How to Know It’s Time to Leave Your Credentialing Vendor

The credentialing industry is built on one foundational pillar: trust. Whether you are managing IT certifications, healthcare licensures, or specialized professional designations, the integrity of your exam is the currency of your program. But maintaining that trust requires a technology partner capable of moving at the speed of modern credentialing. Leaving a credentialing vendor is undeniably painful. It requires significant operational shifts, stakeholder alignment, and a complex migration of sensitive data. Because of this high friction, testing programs often stay with underperforming partners far longer than they should.

The decision to initiate an RFP and transition your program is rarely sparked by a single, catastrophic failure. Instead, it’s the result of a slow accumulation of operational drag, missed opportunities, and subtle red flags. By the time a catastrophic platform outage or a major security breach occurs, the signs were typically likely there for years. Identifying these signs early is critical for protecting the candidate experience, maintaining psychometric validity, and making sure that your program remains competitive.

How do you know that your program has outgrown its current technology partner? Let’s explore the five critical domains that provide a clear indication. 

1. Leading Indicators

Most organizations evaluate vendor performance through lagging indicators, such as platform uptime, annual cost, and the number of support tickets. While these metrics are important, they only tell you what has already broken. To truly assess the health of your vendor relationship, you must look at leading indicators. This includes the subtle shifts in service, innovation, and user experience that precede major failures.

● ● ●

## SHORT TASK 1
Answer these from the article on credentialing vendors:
(a) What does it name as the credentialing industry's one foundational pillar?
(b) How many critical domains does it say it will explore?
(c) Which three lagging indicators does it give as examples?
The article and the records were drawn from unrelated sources.

● ● ●

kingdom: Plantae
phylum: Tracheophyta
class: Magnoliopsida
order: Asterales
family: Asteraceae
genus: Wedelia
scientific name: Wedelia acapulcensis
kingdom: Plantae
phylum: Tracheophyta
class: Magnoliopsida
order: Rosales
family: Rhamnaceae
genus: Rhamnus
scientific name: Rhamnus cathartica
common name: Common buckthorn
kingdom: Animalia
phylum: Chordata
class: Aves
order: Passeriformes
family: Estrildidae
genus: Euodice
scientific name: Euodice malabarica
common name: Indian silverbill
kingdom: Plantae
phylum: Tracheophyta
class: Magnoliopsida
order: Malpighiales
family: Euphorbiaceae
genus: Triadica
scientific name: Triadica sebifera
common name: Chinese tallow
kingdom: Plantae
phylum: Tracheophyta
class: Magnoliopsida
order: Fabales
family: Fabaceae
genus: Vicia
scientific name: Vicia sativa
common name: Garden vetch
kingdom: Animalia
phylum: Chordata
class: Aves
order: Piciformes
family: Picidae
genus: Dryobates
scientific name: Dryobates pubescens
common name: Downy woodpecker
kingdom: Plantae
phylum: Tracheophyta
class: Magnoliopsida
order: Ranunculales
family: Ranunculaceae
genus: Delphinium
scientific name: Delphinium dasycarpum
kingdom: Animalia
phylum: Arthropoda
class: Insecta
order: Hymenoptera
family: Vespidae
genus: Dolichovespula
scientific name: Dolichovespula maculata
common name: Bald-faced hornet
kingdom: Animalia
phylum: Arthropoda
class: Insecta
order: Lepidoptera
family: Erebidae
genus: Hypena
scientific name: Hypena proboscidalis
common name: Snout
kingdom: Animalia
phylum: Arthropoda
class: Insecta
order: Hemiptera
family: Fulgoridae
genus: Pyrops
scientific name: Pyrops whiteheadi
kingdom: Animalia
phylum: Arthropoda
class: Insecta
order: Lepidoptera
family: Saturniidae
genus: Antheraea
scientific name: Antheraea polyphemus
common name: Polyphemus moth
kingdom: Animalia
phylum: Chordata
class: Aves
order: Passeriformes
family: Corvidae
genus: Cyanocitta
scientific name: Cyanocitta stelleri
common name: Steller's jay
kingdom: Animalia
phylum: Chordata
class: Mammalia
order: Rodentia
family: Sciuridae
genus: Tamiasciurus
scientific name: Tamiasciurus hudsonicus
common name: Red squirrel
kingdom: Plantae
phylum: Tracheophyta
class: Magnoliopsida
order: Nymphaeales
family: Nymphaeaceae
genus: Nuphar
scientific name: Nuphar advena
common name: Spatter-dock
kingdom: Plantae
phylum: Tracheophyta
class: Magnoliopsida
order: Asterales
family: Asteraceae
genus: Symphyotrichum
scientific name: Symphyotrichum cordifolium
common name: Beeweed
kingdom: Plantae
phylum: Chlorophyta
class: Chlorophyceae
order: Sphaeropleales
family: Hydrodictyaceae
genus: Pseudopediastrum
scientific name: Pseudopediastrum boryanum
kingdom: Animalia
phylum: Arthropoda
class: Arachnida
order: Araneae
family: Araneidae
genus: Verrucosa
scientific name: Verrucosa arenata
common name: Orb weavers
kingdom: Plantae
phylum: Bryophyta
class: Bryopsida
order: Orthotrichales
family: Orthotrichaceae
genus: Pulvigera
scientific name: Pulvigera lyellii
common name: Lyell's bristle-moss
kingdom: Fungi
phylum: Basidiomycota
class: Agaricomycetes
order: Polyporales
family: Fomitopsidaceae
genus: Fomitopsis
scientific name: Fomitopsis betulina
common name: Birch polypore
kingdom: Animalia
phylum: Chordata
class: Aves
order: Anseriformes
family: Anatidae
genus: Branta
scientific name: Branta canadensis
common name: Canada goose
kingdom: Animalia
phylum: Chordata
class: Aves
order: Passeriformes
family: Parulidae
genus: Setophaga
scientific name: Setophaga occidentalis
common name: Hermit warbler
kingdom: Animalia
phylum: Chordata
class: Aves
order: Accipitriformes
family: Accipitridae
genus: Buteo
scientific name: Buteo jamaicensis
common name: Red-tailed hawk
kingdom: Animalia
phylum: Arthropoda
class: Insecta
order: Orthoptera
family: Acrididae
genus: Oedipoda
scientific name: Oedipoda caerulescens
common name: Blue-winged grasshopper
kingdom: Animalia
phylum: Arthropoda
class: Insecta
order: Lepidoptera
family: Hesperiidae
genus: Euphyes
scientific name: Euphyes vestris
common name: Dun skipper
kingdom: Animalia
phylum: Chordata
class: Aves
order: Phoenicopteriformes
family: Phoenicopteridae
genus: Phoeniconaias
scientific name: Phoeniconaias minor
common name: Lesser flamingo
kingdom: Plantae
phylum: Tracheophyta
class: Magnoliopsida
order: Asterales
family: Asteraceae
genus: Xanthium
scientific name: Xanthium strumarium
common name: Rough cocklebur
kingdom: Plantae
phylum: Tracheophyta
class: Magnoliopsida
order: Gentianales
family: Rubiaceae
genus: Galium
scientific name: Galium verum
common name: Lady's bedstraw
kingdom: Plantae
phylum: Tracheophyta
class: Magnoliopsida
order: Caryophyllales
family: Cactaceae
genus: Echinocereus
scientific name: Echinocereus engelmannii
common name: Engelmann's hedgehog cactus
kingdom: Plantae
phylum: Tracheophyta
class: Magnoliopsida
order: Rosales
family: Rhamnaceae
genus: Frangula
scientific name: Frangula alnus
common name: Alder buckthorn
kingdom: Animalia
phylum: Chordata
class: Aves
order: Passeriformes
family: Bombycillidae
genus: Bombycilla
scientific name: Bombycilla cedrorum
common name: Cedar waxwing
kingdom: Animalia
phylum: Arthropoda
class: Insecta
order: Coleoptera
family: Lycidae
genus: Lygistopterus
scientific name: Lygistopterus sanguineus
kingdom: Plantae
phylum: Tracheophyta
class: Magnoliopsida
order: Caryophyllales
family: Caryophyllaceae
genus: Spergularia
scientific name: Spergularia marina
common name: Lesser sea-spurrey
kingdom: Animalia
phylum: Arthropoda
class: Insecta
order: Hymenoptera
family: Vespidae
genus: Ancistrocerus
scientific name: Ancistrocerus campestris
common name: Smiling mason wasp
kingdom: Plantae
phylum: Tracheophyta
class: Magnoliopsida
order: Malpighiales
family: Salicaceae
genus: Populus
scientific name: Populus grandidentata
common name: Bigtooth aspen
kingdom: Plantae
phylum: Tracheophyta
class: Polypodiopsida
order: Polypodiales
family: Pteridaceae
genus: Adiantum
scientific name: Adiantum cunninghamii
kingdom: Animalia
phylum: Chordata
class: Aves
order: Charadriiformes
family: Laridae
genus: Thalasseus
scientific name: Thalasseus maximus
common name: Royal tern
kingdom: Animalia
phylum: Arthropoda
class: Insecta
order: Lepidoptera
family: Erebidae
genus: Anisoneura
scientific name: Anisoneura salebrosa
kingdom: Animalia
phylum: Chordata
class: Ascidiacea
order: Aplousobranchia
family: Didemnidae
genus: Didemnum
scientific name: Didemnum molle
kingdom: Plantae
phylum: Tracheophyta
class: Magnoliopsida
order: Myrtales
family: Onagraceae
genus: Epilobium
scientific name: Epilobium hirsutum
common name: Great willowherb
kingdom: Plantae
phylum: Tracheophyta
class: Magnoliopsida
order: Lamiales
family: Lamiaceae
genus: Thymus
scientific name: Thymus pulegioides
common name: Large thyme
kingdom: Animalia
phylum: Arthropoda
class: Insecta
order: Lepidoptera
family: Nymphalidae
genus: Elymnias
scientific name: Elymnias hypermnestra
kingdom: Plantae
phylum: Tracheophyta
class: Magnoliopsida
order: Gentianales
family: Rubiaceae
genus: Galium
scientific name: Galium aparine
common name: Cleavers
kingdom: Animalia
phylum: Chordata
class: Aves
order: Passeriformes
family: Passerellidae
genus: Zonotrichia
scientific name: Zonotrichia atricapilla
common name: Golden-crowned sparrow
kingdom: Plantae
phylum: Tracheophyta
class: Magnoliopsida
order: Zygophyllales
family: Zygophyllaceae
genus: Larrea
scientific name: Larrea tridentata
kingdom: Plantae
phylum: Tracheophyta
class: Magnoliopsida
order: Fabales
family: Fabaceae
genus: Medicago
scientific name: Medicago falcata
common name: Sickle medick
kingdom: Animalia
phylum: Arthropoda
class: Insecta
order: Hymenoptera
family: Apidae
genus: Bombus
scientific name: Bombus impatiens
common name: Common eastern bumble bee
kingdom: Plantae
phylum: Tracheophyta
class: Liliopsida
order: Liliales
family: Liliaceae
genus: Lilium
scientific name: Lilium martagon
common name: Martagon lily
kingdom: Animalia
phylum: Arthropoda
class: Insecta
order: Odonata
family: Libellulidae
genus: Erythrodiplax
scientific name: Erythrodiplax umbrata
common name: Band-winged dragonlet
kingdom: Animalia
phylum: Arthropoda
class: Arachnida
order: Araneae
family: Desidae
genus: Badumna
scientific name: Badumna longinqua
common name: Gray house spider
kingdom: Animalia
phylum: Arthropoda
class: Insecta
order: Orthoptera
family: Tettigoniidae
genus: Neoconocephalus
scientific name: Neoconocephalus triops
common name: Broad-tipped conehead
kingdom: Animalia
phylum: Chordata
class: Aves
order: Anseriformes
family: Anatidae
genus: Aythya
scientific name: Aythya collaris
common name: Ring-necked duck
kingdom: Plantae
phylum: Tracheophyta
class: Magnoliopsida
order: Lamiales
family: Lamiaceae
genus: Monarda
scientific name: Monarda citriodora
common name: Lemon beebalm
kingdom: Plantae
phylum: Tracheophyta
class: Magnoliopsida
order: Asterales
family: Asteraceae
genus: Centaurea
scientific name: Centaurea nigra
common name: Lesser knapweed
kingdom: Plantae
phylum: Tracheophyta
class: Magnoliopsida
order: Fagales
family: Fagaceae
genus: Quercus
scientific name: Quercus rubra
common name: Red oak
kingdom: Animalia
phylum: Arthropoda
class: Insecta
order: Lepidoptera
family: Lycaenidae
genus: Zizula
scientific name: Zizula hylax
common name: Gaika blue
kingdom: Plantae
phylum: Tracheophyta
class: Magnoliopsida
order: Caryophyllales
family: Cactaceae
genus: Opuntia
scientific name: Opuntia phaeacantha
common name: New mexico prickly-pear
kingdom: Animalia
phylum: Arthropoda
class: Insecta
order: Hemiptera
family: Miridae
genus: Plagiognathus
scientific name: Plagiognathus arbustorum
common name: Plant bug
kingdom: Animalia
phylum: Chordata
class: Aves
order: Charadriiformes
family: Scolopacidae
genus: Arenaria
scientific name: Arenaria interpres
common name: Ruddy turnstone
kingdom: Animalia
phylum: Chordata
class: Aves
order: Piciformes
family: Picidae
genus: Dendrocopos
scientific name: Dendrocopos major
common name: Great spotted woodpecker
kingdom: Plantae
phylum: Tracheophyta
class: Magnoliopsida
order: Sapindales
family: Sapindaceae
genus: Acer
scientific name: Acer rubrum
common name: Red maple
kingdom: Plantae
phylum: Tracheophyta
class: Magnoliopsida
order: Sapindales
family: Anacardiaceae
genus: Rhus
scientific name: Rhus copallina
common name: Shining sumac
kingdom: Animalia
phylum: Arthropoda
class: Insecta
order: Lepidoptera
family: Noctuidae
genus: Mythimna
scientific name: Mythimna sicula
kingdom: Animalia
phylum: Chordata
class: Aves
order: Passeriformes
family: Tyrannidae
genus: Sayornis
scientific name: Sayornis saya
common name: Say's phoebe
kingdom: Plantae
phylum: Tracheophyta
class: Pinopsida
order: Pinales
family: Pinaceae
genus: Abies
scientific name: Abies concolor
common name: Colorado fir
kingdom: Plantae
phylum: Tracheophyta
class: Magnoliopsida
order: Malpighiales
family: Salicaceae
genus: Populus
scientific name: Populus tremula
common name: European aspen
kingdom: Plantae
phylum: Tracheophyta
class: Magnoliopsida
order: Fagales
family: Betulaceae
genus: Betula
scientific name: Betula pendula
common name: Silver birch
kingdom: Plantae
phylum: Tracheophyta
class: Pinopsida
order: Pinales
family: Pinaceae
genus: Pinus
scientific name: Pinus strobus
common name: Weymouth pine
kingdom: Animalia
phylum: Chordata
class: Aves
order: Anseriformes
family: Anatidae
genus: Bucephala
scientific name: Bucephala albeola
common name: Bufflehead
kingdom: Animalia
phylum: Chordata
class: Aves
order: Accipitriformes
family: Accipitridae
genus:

● ● ●

## SHORT TASK 2
Echo the records, beginning at the line that contains "scientific name: Bucephala albeola" and stopping after the final line of the records, with both ends included.

## WORKED SOLUTION 1
(a) Trust.
(b) Five.
(c) Platform uptime, annual cost, and the number of support tickets.

## WORKED SOLUTION 2
scientific name: Bucephala albeola
common name: Bufflehead
kingdom: Animalia
phylum: Chordata
class: Aves
order: Accipitriformes
family: Accipitridae
genus:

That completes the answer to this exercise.